• **Activity**
Retype exactly the stretch of lines that begins at the line containing "Below is more information on the eq" and ends at the last line of the data, with no other lines.
Recorded information: Begin
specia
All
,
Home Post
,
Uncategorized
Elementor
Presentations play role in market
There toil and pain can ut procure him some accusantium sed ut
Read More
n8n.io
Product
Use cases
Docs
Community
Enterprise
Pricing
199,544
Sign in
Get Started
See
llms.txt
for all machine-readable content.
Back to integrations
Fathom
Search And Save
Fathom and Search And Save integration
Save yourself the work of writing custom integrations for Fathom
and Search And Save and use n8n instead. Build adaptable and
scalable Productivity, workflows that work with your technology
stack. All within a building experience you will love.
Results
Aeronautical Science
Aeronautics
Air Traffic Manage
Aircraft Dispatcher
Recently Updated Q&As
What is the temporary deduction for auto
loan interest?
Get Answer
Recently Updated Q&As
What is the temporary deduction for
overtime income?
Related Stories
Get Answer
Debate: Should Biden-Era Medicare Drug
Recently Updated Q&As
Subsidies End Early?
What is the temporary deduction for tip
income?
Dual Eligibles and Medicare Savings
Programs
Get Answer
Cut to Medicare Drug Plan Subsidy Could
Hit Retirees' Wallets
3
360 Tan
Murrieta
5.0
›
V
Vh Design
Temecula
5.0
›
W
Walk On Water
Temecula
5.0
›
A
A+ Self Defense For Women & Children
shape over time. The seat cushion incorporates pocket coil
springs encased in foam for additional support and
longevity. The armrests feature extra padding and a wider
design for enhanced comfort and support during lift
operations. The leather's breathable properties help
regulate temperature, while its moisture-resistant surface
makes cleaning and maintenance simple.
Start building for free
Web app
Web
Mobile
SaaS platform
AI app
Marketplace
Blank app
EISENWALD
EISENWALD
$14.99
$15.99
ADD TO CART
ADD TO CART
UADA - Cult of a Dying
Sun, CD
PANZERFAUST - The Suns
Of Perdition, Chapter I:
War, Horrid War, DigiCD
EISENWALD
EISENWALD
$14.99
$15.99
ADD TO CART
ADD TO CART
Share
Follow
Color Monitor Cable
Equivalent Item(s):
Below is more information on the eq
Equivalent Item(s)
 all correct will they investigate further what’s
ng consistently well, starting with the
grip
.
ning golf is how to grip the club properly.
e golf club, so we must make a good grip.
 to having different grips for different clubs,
Recorded information: End
• **Response area**
Below is more information on the eq
Equivalent Item(s)
 all correct will they investigate further what’s
ng consistently well, starting with the
grip
.
ning golf is how to grip the club properly.
e golf club, so we must make a good grip.
 to having different grips for different clubs,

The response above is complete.